Published: November 29, 2008

Life as an enslaved domestic worker at Monticello took skill and intense focus, and it is what made the elite life that Thomas Jefferson led possible.

That was the topic of a recent lecture by the African-American research historian at Monticello presented at the Woodbridge campus of Northern Virginia Community College.

"Over the last 100 years of historiography, the domestic life, as it were, has often been dismissed as triv-ial," Leni A. Sorensen said to the roughly 40 people who came to the campus to her speak.

Instead, focus has been primarily on field workers, Sorensen said. But her lecture on the role domestic servants played at Monticello, where Jefferson spent the majority of his adult life, shed light on the lives of those who prepared the elaborate meals that fed residents and guests at Monticello.  At times there could be upwards of 100 guests at a time.

The domestic staff made sure the master's fashion was always current and they did the dirty work at the household, like emptying and cleaning the chamber pots.

"All of these things took effort and knowledge," Sorensen said.

The lecture, "Understanding Skilled Domestic Service at Monticello," was funded by a grant from the Virginia Foundation for the Humanities and is part of a public history program examining Virginia's history of slavery, according to a news release about the program.

Future programs will have an emphasis on Prince William County, said Dan Lewis, dean of communications and humanities at the Woodbridge campus.

Part of what made life as a servant at Monticello and other estates like it so complex was that multiple tasks had to be choreographed by multiple people so that nothing was left undone.

Sorensen also shared a few hard statistics, like the average life expectancy for a white man (45) and for the average black man (35); and that in 1819 slaves accounted for 44 per-cent of all the wealth in the five major cotton-producing states, eclipsing the value of land.

Following the lecture, Sorensen said she wanted to give the audience a better perspective on the times and what work people were able to accomplish at what is now considered a young age.

Rasheeda Ogburn, 17, and Rebekah Furr, 18, came for the extra credit their English professor offered for attending the lecture, but said they walked away with some new perspective on the topic.

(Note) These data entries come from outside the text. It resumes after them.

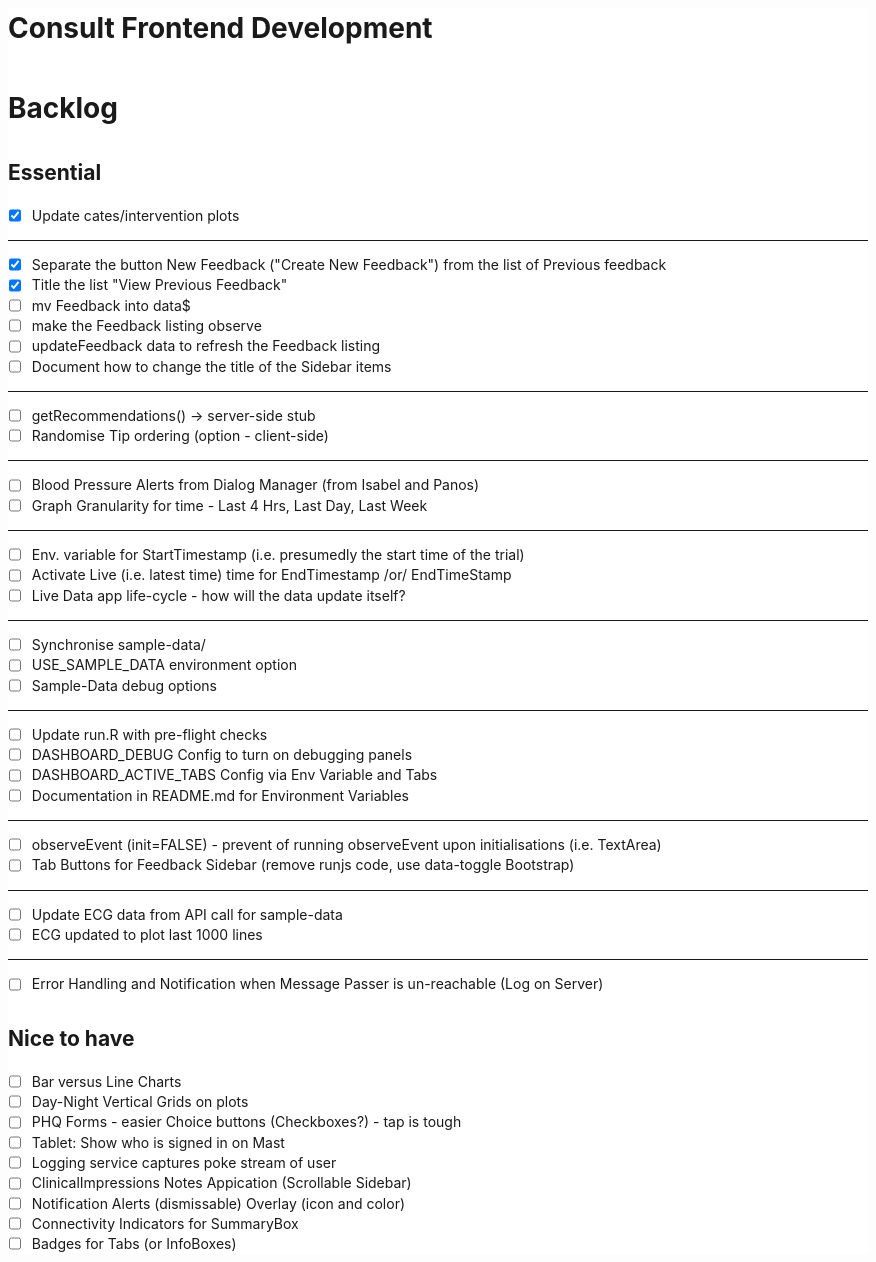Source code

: # Consult Frontend Development

# Backlog

## Essential
- [X] Update cates/intervention plots
---
- [X] Separate the button New Feedback ("Create New Feedback") from the list of Previous feedback
- [X] Title the list "View Previous Feedback"
- [ ] mv Feedback into data$
- [ ] make the Feedback listing observe
- [ ] updateFeedback data to refresh the Feedback listing
- [ ] Document how to change the title of the Sidebar items
---
- [ ] getRecommendations() -> server-side stub
- [ ] Randomise Tip ordering (option - client-side)
---
- [ ] Blood Pressure Alerts from Dialog Manager (from Isabel and Panos)
- [ ] Graph Granularity for time - Last 4 Hrs, Last Day, Last Week
---
- [ ] Env. variable for StartTimestamp (i.e. presumedly the start time of the trial)
- [ ] Activate Live (i.e. latest time) time for EndTimestamp /or/ EndTimeStamp
- [ ] Live Data app life-cycle - how will the data update itself?
---
- [ ] Synchronise sample-data/
- [ ] USE_SAMPLE_DATA environment option
- [ ] Sample-Data debug options
---
- [ ] Update run.R with pre-flight checks
- [ ] DASHBOARD_DEBUG Config to turn on debugging panels
- [ ] DASHBOARD_ACTIVE_TABS Config via Env Variable and Tabs
- [ ] Documentation in README.md for Environment Variables
---
- [ ] observeEvent (init=FALSE) - prevent of running observeEvent upon initialisations (i.e. TextArea)
- [ ] Tab Buttons for Feedback Sidebar (remove runjs code, use data-toggle Bootstrap)
---
- [ ] Update ECG data from API call for sample-data
- [ ] ECG updated to plot last 1000 lines
---
- [ ] Error Handling and Notification when Message Passer is un-reachable (Log on Server)

## Nice to have
- [ ] Bar versus Line Charts
- [ ] Day-Night Vertical Grids on plots
- [ ] PHQ Forms - easier Choice buttons (Checkboxes?) - tap is tough
- [ ] Tablet: Show who is signed in on Mast
- [ ] Logging service captures poke stream of user
- [ ] ClinicalImpressions Notes Appication (Scrollable Sidebar)
- [ ] Notification Alerts (dismissable) Overlay (icon and color)
- [ ] Connectivity Indicators for SummaryBox
- [ ] Badges for Tabs (or InfoBoxes)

"I learned a lot of stuff I didn't know," said Ogburn, a student at Gar-Field High School with dual enrollment at the community college. "It was very interesting.

"I didn't know about them sending slaves to France. I just really didn't think they cared that much," Ogburn said on learning that James Hemings, the older brother of estate servant Sally Hemings, had accompanied Jefferson to France and apprenticed under French cooks and became a skilled chef.

Sorensen said she wanted the lecture to give a more positive perspective on the work of domestic workers during slavery.

"It wasn't trivial," Sorensen said of their work. "They did it with a great deal of focus."

And, she added, open discussion on the country's past could help promote wider discussion on other atrocities, such as Darfur.